Difference listings:
= Beginning of Section =
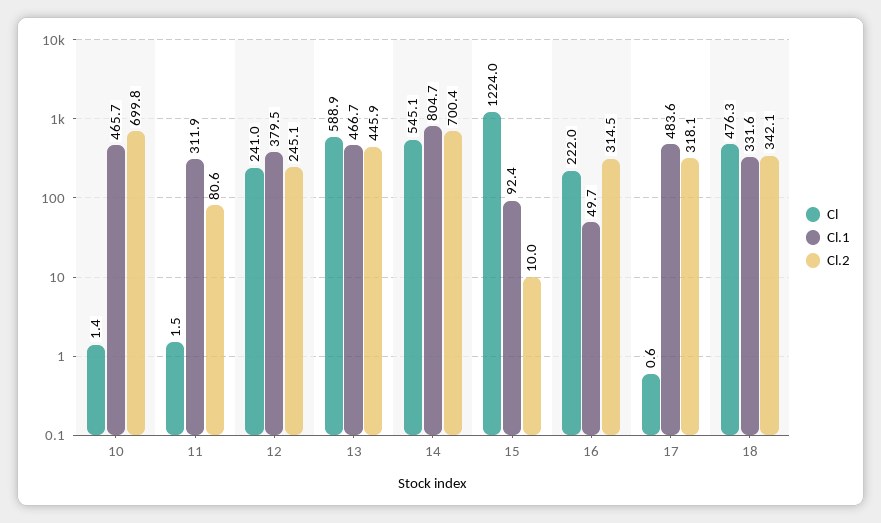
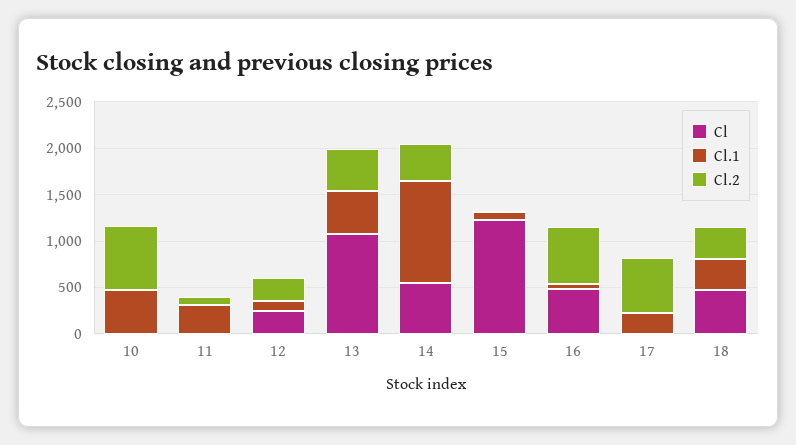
Cl.1, 12: 379.5 -> 100
Cl, 13: 588.9 -> 1100
Cl.1, 14: 804.7 -> 1100
Cl.2, 14: 700.4 -> 400
Cl, 16: 222 -> 500
Cl.2, 16: 314.5 -> 600
Cl.1, 17: 483.6 -> 200
Cl.2, 17: 318.1 -> 600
= End of Section =
*Goal of the exercise*. Transcribe the records above exactly and drop every picture.

*Reply to the exercise*.
Cl.1, 12: 379.5 -> 100
Cl, 13: 588.9 -> 1100
Cl.1, 14: 804.7 -> 1100
Cl.2, 14: 700.4 -> 400
Cl, 16: 222 -> 500
Cl.2, 16: 314.5 -> 600
Cl.1, 17: 483.6 -> 200
Cl.2, 17: 318.1 -> 600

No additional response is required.